Marem’in kurucuları Svetlana Anohina ve Katerina Neroznikova, Kafkasya’daki aile içi şiddetle ilgili bilgiler verdi. Marem aktivistleri, 2003 yılından bu yana şiddete maruz kalan kadınların şikayetleri sonucu tutuklanan biri olmadığını, güvenlik güçlerinin şikayetlerin yüzde 87’si ile ilgili harekete geçmediğini ve 2011-2019 yılları arasında Dağıstan, İnguşetya ve Çeçenya’da 7 erkek ve 66 kadın olmak üzere toplam 73 namus cinayetinin kaydedildiğini söylediler.
Marem gönüllüleri, akrabaları tarafından darbedildiği için Dağıstan’ın başkenti Mahaçkale’deki Marem grubu sığınma evine kaçan Çeçen kadın Halimat Taramova’nın 10 Haziran 2021 tarihinde Dağıstan ve Çeçenya’nın güvenlik güçleri tarafından yapılan baskınla zorla Çeçenya’ya geri götürüldüğünü, akıbetinin bilinmediğini ve baskın sırasında birçok Marem grubu üyesinin yaralandığını aktardılar.
Svetlana Anohina ve Katerina Neroznikova, kocası tarafından işkence yapılması nedeniyle güvenlik güçlerine defalarca şikayette bulunan ancak sonuç alamadığı için Temmuz 2015’te çocuğuyla birlikte Belarus’un başkenti Minsk’e giden İnguş kadın Marem Aliyeva’nın yaşlılar tarafından korunacağı yönünde telkinlerle ikna edilerek İnguşetya’ya döndürüldüğünü ancak ondan da bir daha haber alınamadığını kaydettiler.

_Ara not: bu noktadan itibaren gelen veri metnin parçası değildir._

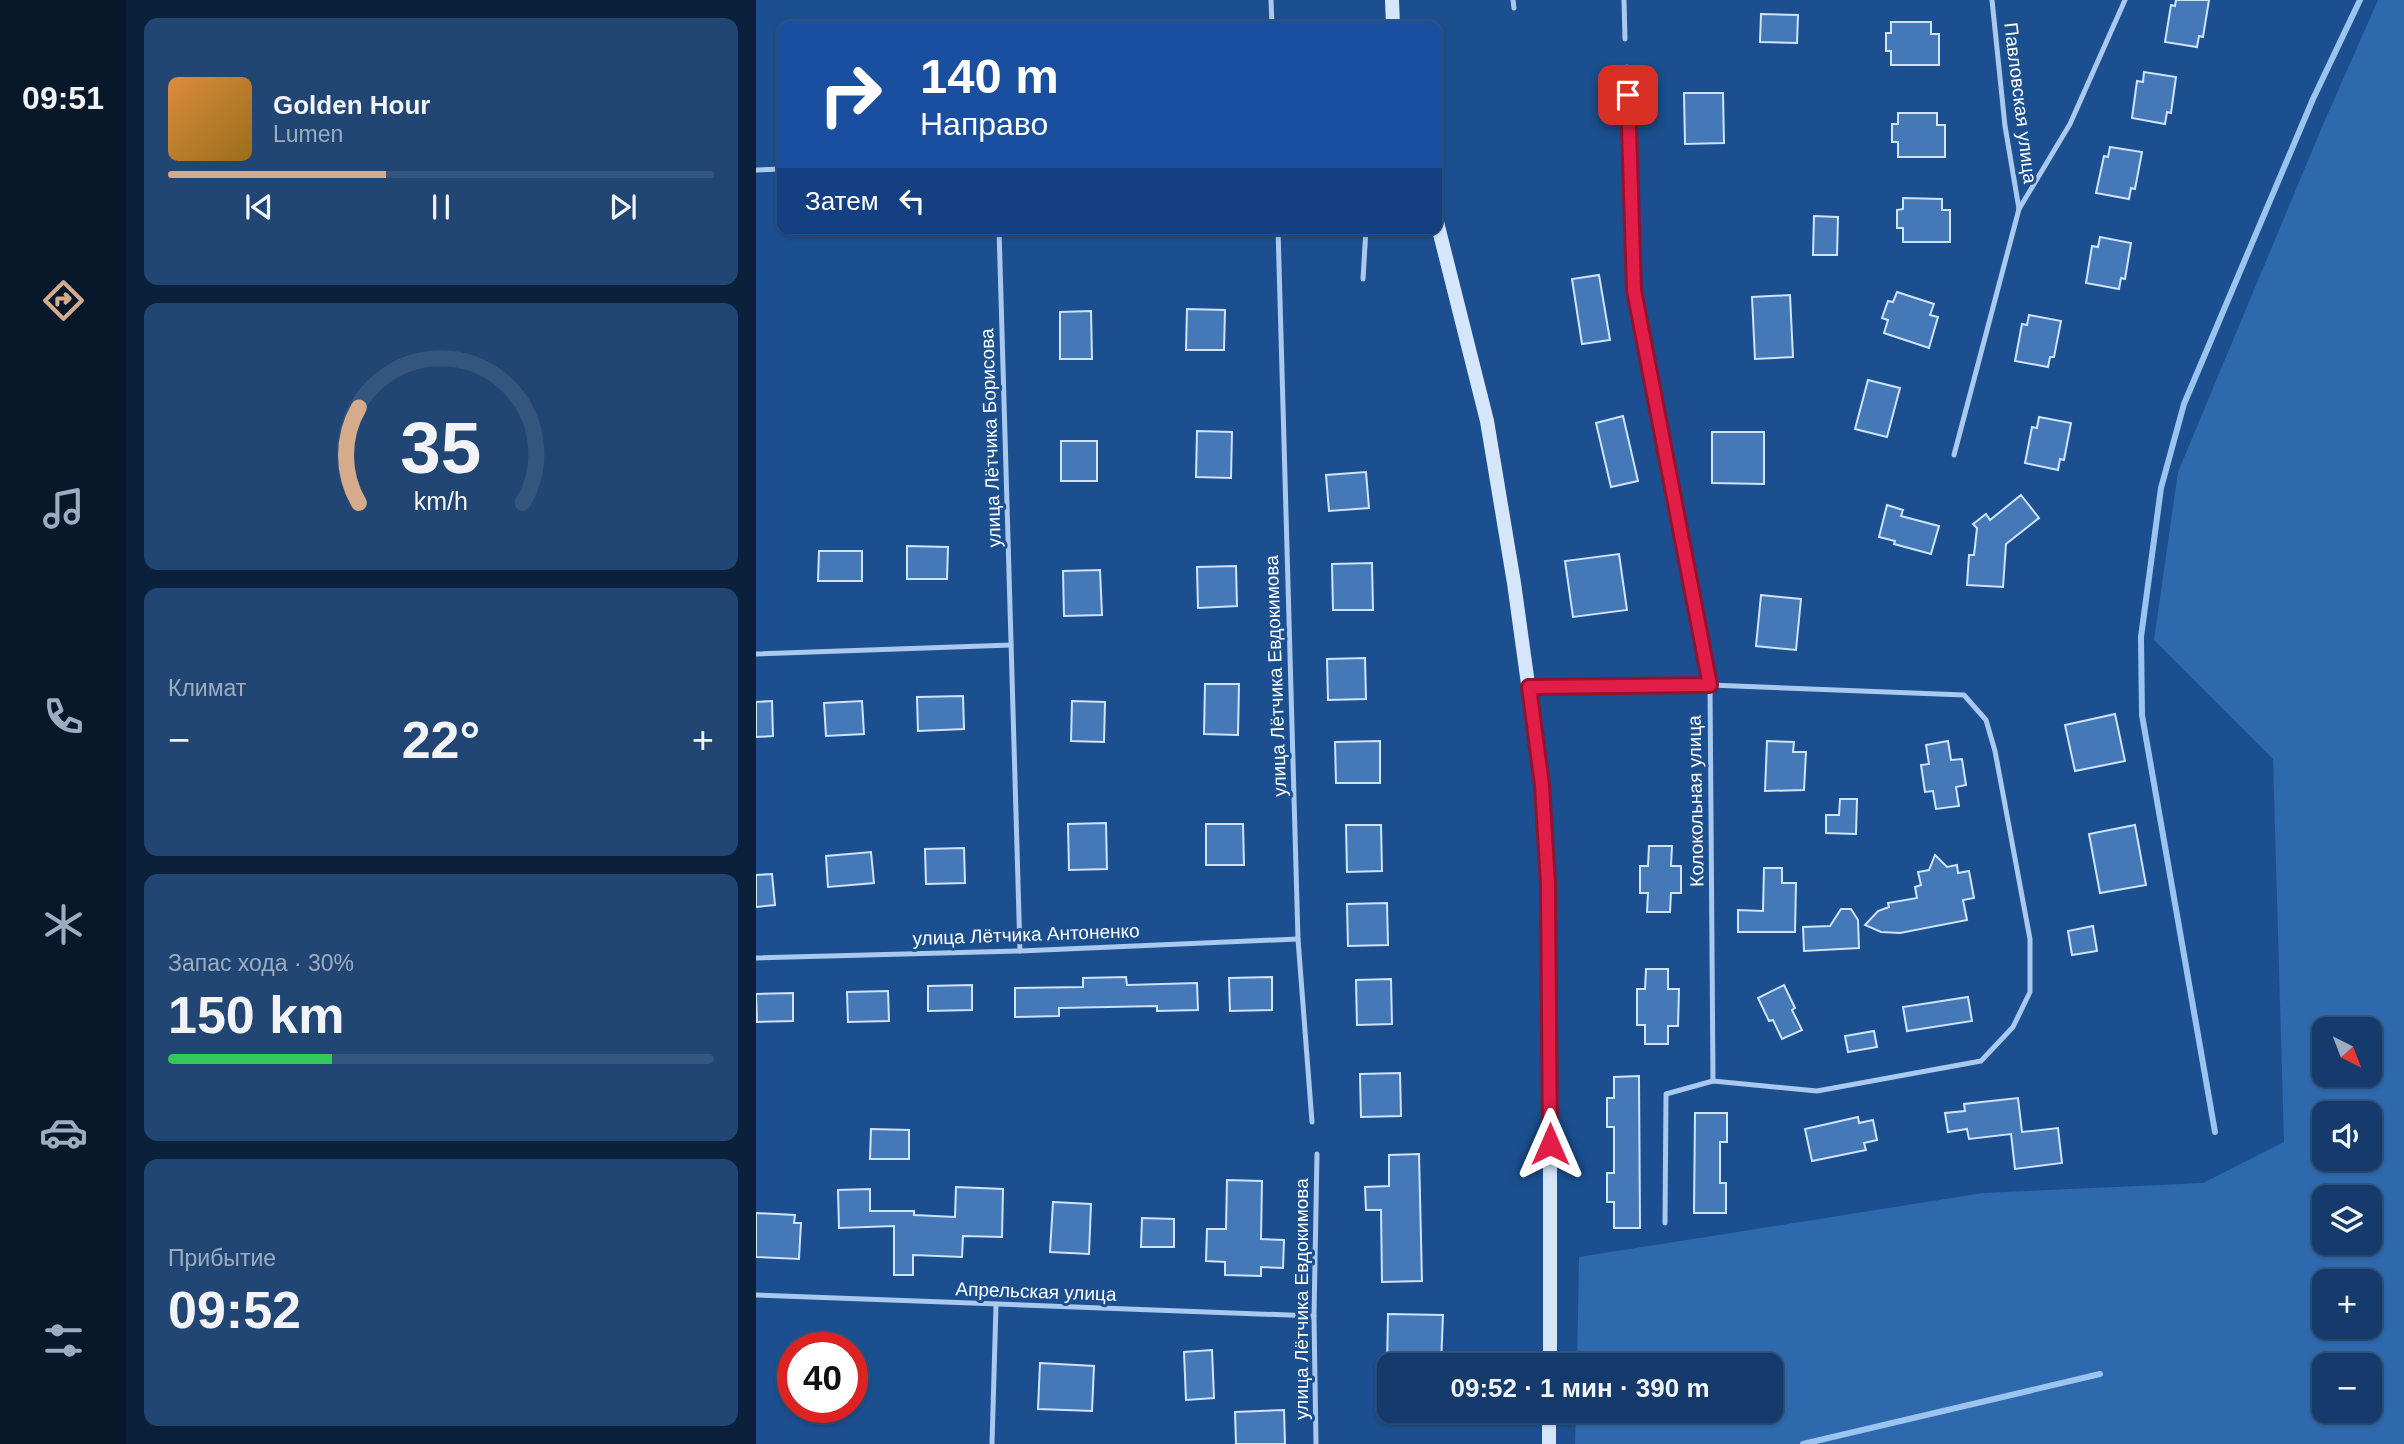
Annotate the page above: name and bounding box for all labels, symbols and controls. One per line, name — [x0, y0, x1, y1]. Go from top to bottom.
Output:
street label: Павловская улица — [2000, 21, 2041, 185]
icon: right — [805, 49, 896, 140]
text: 140 m — [920, 49, 1059, 103]
pin — [1598, 65, 1658, 125]
icon: arrive — [1609, 76, 1647, 114]
text: 09:51 — [22, 80, 104, 116]
text: Golden Hour — [273, 90, 430, 120]
text: Направо — [920, 106, 1048, 142]
text: Lumen — [273, 121, 343, 147]
icon: left — [893, 182, 931, 220]
text: Затем — [805, 186, 879, 216]
icon: previous — [240, 188, 278, 226]
icon: pause — [422, 188, 460, 226]
icon: next — [604, 188, 642, 226]
icon: directions — [39, 276, 88, 325]
street label: улица Лётчика Борисова — [976, 328, 1005, 548]
text: 35 — [401, 407, 481, 488]
icon: music — [39, 484, 88, 533]
text: km/h — [414, 487, 468, 515]
street label: улица Лётчика Евдокимова — [1261, 554, 1290, 797]
text: Климат — [168, 675, 246, 701]
icon: phone — [39, 692, 88, 741]
text: 22° — [402, 711, 480, 769]
street label: Колокольная улица — [1683, 715, 1707, 887]
text: − — [168, 719, 190, 761]
text: + — [692, 719, 714, 761]
icon: climate — [39, 900, 88, 949]
street label: улица Лётчика Антоненко — [912, 920, 1140, 949]
text: Запас хода · 30% — [168, 950, 354, 976]
text: 150 km — [168, 986, 344, 1044]
north arrow — [2312, 1017, 2382, 1087]
map controls — [2312, 1017, 2382, 1423]
button: sound — [2312, 1101, 2382, 1171]
position arrow — [1513, 1107, 1587, 1181]
icon: car — [39, 1108, 88, 1157]
street label: улица Лётчика Евдокимова — [1291, 1178, 1312, 1420]
button: layers — [2312, 1185, 2382, 1255]
text: Прибытие — [168, 1245, 276, 1271]
button: + — [2312, 1269, 2382, 1339]
street label: Апрельская улица — [955, 1278, 1117, 1305]
text: 09:52 — [168, 1281, 301, 1339]
icon: filters — [39, 1316, 88, 1365]
speed limit sign: 40 — [777, 1332, 868, 1423]
button: − — [2312, 1353, 2382, 1423]
text: 09:52 · 1 мин · 390 m — [1450, 1373, 1710, 1403]

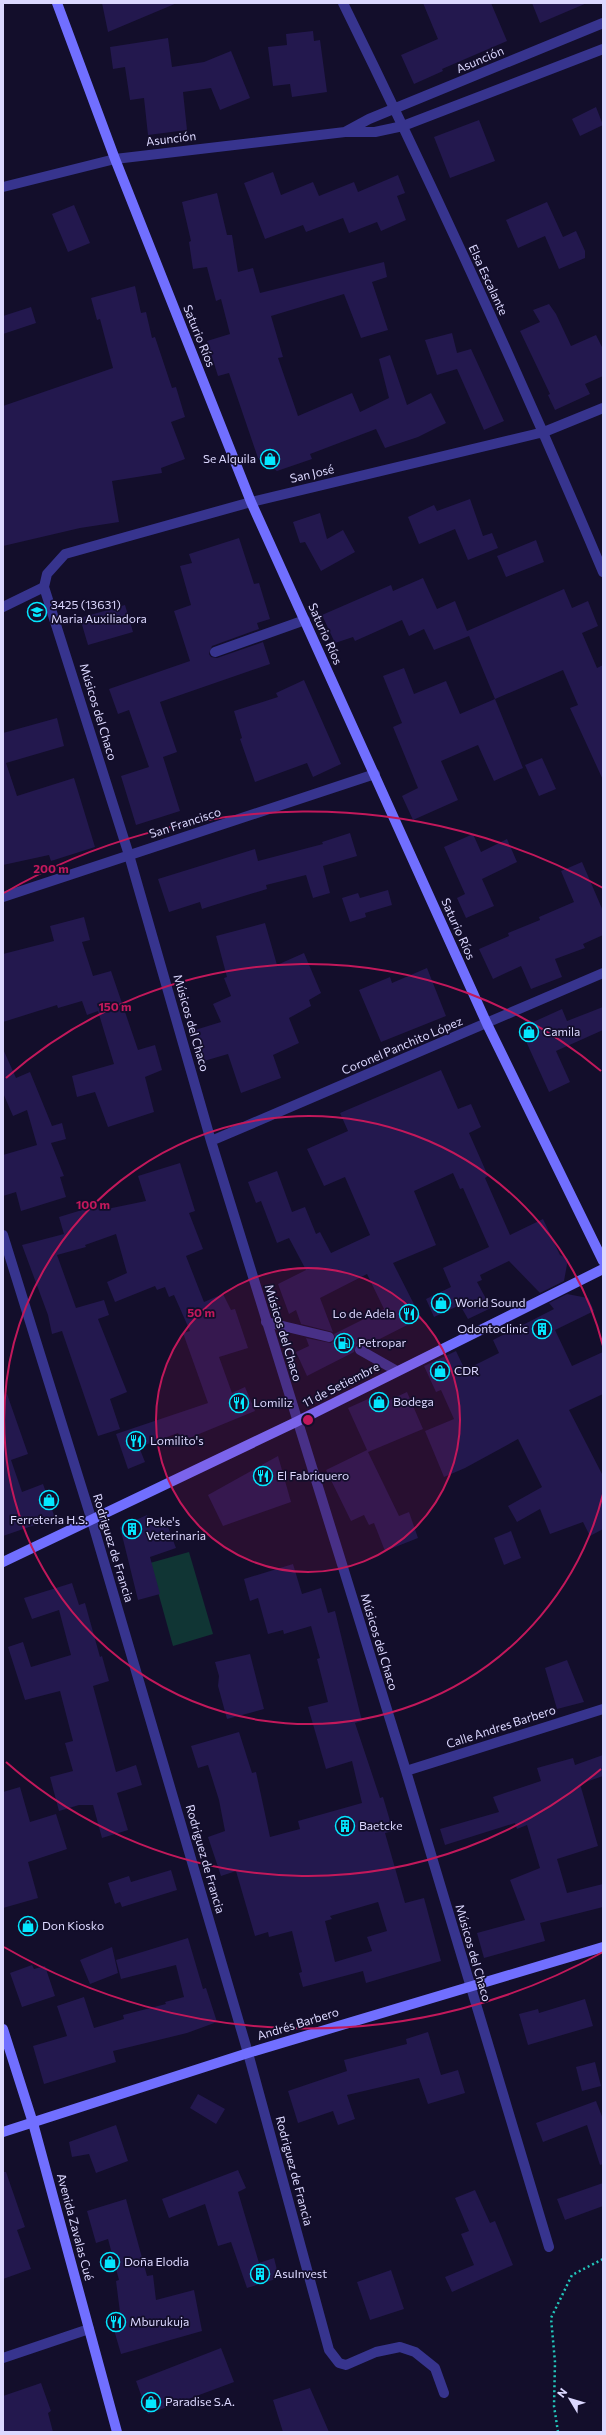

Marem hareketi ismini 2015 yılında kocasıyla tartıştıktan sonra ortadan kaybolan Marem Aliyeva’dan alıyor. Rusya yönetimi tarafından baskı altına alındığı için çalışmalarına Gürcistan’da sürdüren Marem grubu temsilcileri, Kafkasya toplumlarının aile içi şiddeti kabul etmeye hazır olmadığını, Rusya devletinin şiddete maruz kalan kadınlarla ilgili hiçbir resmi çalışması bulunmadığını ve mağdurlarla sadece insan hakları aktivistlerinin ilgilendiğini belirtiler.